Geçtiğimiz cuma günü, Ak Parti Merkez Karar ve Yürütme Kurulu üyelerinin, üç kişi hariç, il ve ilçe başkanı atama kararını Başbakan Ahmet Davutoğlu'ndan alması, gelmekte olana dair en somut...
Geçtiğimiz cuma günü, Ak Parti Merkez Karar ve Yürütme Kurulu üyelerinin, üç kişi hariç, il ve ilçe başkanı atama kararını Başbakan Ahmet Davutoğlu'ndan alması, gelmekte olana dair en somut işaretti aslında.
Böylelikle Davutoğlu, karar alma ve uygulama açısından parti üzerindeki tasarruf gücünü nerdeyse tümüyle yitirmişti.
Bu kırılmada, 1 Kasım seçimlerinden sonra il ve ilçe başkanı atama sürecinde istişare etmeden ve başarılı, çalışkan, halkın sevdiği başkanların bile tasfiye edilip yerine istisnalar hariç teşkilata uzak kişilerin getirilmesi gibi kararların alınması etkili olmuştu elbette. Ama bundan çok, Davutoğlu'nun 20 aylık Başbakanlık performansı sürecinde oluşan bazı çatlaklar bu sonucu doğurdu.
Bazen zaaf denebilecek şekilde vefalı olan Cumhurbaşkanı Erdoğan'ın ve parti MKYK'sının neden bu kararı aldığını soğukkanlı yaklaşarak analiz etmek gerekir. Pek çok başlık var ama onlardan bazıları:
Erdoğan'ın rızası alınmadan Dolmabahçe açıklamasının yapılması ve ardından gelen Öcalan'la görüşecek İzleme Komitesi girişimi.
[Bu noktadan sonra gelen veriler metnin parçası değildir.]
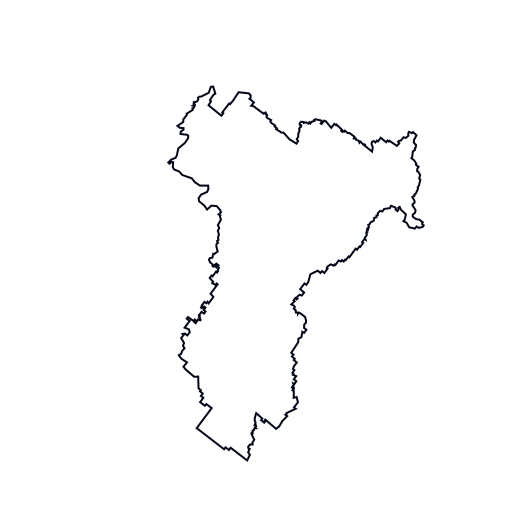 the district of Cootamundra-Gundagai, New South Wales, Australia, rotated 209°
{"feature_id": "25037944B16131127641558", "entity_name": "Cootamundra-Gundagai", "entity_type": "district", "adm_level": 2, "iso_a3": "AUS", "parent_name": "Australia", "parent_adm1": "New South Wales", "projection": "equal_earth", "projection_center": [148.025, -34.809], "detail": "fine", "context": "isolated", "style": "outline", "palette": "ink", "viewbox_px": 512, "rotation_deg": 209, "n_neighbors": 0, "source": "geoboundaries", "source_scale": "gbopen_adm2", "svg_char_len": 6148}
<svg xmlns="http://www.w3.org/2000/svg" viewBox="0 0 512 512"><g transform="rotate(209 256 256)"><path d="M174.1,439.4L178.8,440.5L179.2,439.0L182.4,438.8L182.3,437.0L181.0,435.1L182.3,431.8L184.5,431.4L185.3,427.1L186.8,426.0L187.1,424.8L185.3,423.9L186.2,420.6L195.2,421.5L195.3,420.5L197.0,420.7L197.3,418.6L204.2,419.9L204.9,415.3L206.3,415.5L206.6,413.2L208.8,413.6L209.9,412.0L209.3,410.0L206.5,407.6L205.1,403.6L214.5,405.2L214.4,406.0L215.4,406.2L215.6,405.4L220.4,406.7L220.5,405.3L222.2,406.6L225.0,406.2L226.0,407.3L227.5,406.3L227.8,408.1L233.8,408.9L235.3,408.0L239.1,408.7L239.3,407.4L240.5,407.5L240.6,406.5L242.2,406.8L242.0,408.1L249.3,410.0L249.4,409.2L251.6,409.5L252.3,404.6L260.3,407.7L262.0,407.5L262.7,403.2L263.8,403.4L263.4,405.8L264.7,406.1L270.4,404.4L271.1,403.3L270.3,402.6L272.6,400.2L272.7,398.2L274.2,398.8L274.4,397.1L277.0,397.2L278.7,395.5L279.3,396.3L281.5,395.4L282.1,394.1L281.7,392.3L280.0,392.2L280.3,391.4L279.3,390.9L280.1,388.4L278.6,386.6L278.4,383.7L276.9,380.7L277.0,378.0L274.9,376.9L275.1,373.9L283.3,374.3L291.8,377.3L293.3,376.3L299.8,376.7L299.6,377.8L302.5,378.3L302.5,379.4L307.6,379.9L308.9,380.9L308.7,382.2L313.4,382.2L314.6,383.2L314.4,384.5L316.8,385.9L316.7,384.9L318.3,385.1L318.5,384.1L330.8,385.8L333.0,385.1L332.3,389.3L337.9,390.3L337.4,391.4L338.5,393.9L341.0,394.8L350.6,390.8L351.4,380.6L352.3,376.2L353.4,376.4L355.1,365.2L353.8,365.0L354.3,361.9L370.6,364.8L370.4,369.6L371.9,370.1L371.4,376.1L370.3,378.3L375.6,383.4L377.5,382.1L376.5,375.8L381.2,368.9L383.0,367.7L383.5,366.4L382.4,365.1L382.4,363.2L383.5,361.2L384.9,360.7L384.7,359.5L383.1,358.8L384.2,356.9L382.4,357.3L382.4,354.6L383.1,354.3L382.3,352.9L385.6,346.9L384.9,345.8L385.8,340.2L384.6,337.9L387.8,331.7L384.8,331.2L381.4,332.7L380.7,331.4L382.1,328.3L381.1,326.1L375.2,328.6L373.5,328.3L372.5,326.0L373.0,320.4L376.1,312.4L373.9,305.2L374.0,302.8L377.0,299.1L378.0,295.2L376.4,294.8L375.4,297.4L373.9,297.8L371.8,293.3L369.5,292.0L364.1,292.7L359.9,291.1L349.8,292.8L345.2,290.9L339.1,290.4L332.0,294.4L330.1,291.5L329.8,288.4L333.8,283.0L334.2,278.7L332.1,276.2L325.7,275.1L321.3,272.9L319.5,278.4L314.6,280.6L309.6,278.8L307.8,277.2L308.9,274.2L306.8,274.2L306.7,273.0L304.3,270.8L304.3,264.5L301.7,262.6L301.6,259.5L298.8,256.8L298.3,253.9L296.6,251.8L297.3,250.2L295.6,249.1L296.4,247.8L295.6,245.5L291.7,241.3L293.6,237.4L294.5,237.2L293.3,233.5L295.4,231.6L295.3,229.9L293.1,228.2L289.0,227.4L289.2,226.2L288.0,226.1L287.8,227.3L284.9,226.8L284.7,228.4L287.5,228.9L287.0,230.1L284.2,229.6L284.5,228.0L282.7,227.7L282.5,224.3L281.9,224.2L282.1,222.6L283.4,222.8L284.1,217.2L285.4,217.4L285.8,214.3L281.0,212.7L281.2,211.1L277.3,211.1L277.1,212.9L275.9,212.7L277.4,201.0L273.4,199.5L274.5,191.6L276.2,192.5L276.5,190.6L278.8,190.9L279.4,186.4L278.8,186.3L279.1,184.3L278.2,184.1L278.0,185.4L276.7,185.1L276.5,186.6L275.2,186.3L275.6,183.5L273.2,182.9L273.6,180.4L276.5,180.8L277.1,176.8L278.0,176.6L276.1,176.3L276.3,174.9L274.9,174.7L275.0,172.9L273.8,172.8L273.3,174.1L273.5,172.7L276.0,172.2L276.2,168.0L277.9,168.3L277.6,170.4L278.8,170.7L279.1,168.9L285.9,169.6L286.2,167.6L282.5,167.0L283.7,158.7L279.2,159.3L277.0,157.2L277.6,153.2L280.6,153.7L282.3,152.3L281.0,152.0L281.7,147.9L276.7,145.0L276.4,142.1L273.8,140.7L274.6,136.9L274.0,134.2L275.4,131.8L271.5,130.0L264.8,129.5L265.8,124.0L262.6,122.7L251.5,120.4L248.1,122.5L242.1,112.4L239.2,111.9L239.4,110.5L235.9,109.9L236.3,106.9L233.3,106.4L234.0,101.1L228.1,100.2L227.7,102.4L221.0,101.5L224.4,76.7L190.2,71.5L189.9,73.9L185.6,73.2L185.2,76.0L164.6,72.9L165.0,79.2L167.7,80.5L168.1,84.2L169.0,83.8L170.4,85.3L169.8,88.2L167.6,89.5L168.6,90.9L168.5,94.5L173.6,98.1L172.9,99.1L174.0,99.6L173.6,100.4L174.3,101.8L173.5,102.4L173.7,104.7L172.8,105.2L173.8,105.4L173.2,106.9L174.0,107.9L175.2,107.4L175.5,110.0L177.2,111.2L178.6,113.9L179.6,118.7L171.7,116.9L172.0,114.9L168.0,114.2L167.8,115.4L168.8,115.6L168.6,117.4L154.6,114.6L153.1,118.3L152.9,124.7L151.1,131.1L153.0,131.4L152.4,132.0L153.3,133.2L147.2,141.7L149.4,142.0L148.4,148.4L152.1,152.3L154.3,150.3L157.5,156.3L158.9,156.2L158.5,158.4L160.0,160.1L160.3,158.3L160.9,158.5L160.6,161.5L161.5,162.5L160.4,162.3L160.0,166.0L163.2,166.5L162.6,170.4L166.3,170.0L166.2,171.3L167.5,171.5L167.1,174.7L168.8,175.0L169.4,177.7L168.7,182.7L172.5,183.3L172.3,184.9L175.8,185.5L175.4,187.9L178.2,188.4L177.3,201.0L178.8,204.3L176.9,207.0L178.7,212.2L176.6,212.1L176.2,215.9L179.1,216.4L180.6,219.4L180.0,221.9L180.7,223.5L183.5,226.5L189.5,227.4L191.1,227.3L191.3,225.9L191.8,226.9L193.7,225.9L195.0,227.8L197.4,228.2L197.2,230.1L198.5,230.9L201.6,230.8L200.3,235.2L201.6,235.5L201.2,238.3L199.3,237.9L199.1,238.9L200.5,239.1L199.9,241.0L199.1,243.3L196.8,243.6L196.2,247.4L201.3,248.4L200.3,255.5L198.0,255.2L197.6,258.4L199.6,266.3L194.9,273.1L191.4,272.4L191.0,274.8L188.0,274.3L187.3,279.6L188.3,279.7L188.3,281.5L186.5,285.0L183.4,285.2L183.1,286.7L182.2,286.6L181.5,292.1L179.1,292.4L178.8,294.1L176.6,293.7L176.3,296.0L175.5,295.9L174.8,300.5L173.7,300.3L172.4,310.7L170.7,310.5L170.1,314.5L169.3,314.4L168.6,319.4L170.0,319.6L169.4,323.5L168.2,323.4L169.6,324.7L169.3,328.2L170.4,329.2L170.2,330.3L170.9,330.3L171.6,333.1L170.7,332.8L170.8,333.7L171.9,334.1L171.1,335.8L172.9,337.7L172.1,338.7L172.1,340.9L170.1,344.0L171.1,346.6L169.4,348.3L170.3,349.8L169.3,350.7L170.2,352.6L169.3,355.7L167.0,356.3L166.8,359.2L162.1,362.8L162.3,365.3L158.1,366.0L156.9,365.6L156.5,364.3L154.1,363.8L153.8,365.3L155.0,367.1L154.2,368.6L151.6,366.7L145.1,365.1L143.6,360.0L143.9,357.9L140.5,358.1L135.9,355.4L130.4,357.0L129.8,359.7L127.2,359.5L124.3,362.3L124.2,364.1L125.8,364.2L126.7,365.3L126.4,366.3L130.6,367.0L134.0,365.9L137.8,366.3L139.0,368.0L137.8,371.0L138.7,373.5L143.7,376.2L144.1,377.1L143.2,379.5L144.1,381.1L147.9,383.4L146.6,385.7L147.3,386.6L146.5,388.1L146.9,393.4L147.8,394.3L147.7,396.7L149.3,402.5L150.9,402.9L151.6,406.2L154.2,408.1L156.2,408.3L157.3,410.8L157.0,412.8L160.4,413.4L160.8,414.6L163.7,416.2L167.6,417.0L167.5,418.7L169.5,423.4L168.4,425.7L169.3,427.1L168.9,428.0L169.8,430.7L173.0,431.7L174.1,434.3L174.1,439.4Z" fill="none" stroke="#020617" stroke-width="2"/></g></svg>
Milletvekili aday listeleri hazırlanırken istişareden kaçınılması.
7 Haziran seçimlerine gidilirken Başkanlık sisteminin birkaç cümle hariç hiç savunulmayarak Erdoğan'ın şahsi meselesi gibi gösterilmesi.
Ekonomi yönetiminde 'faizci' anlayışa aykırı bir paradigma geliştirilmesine uzun süre direnilmesi.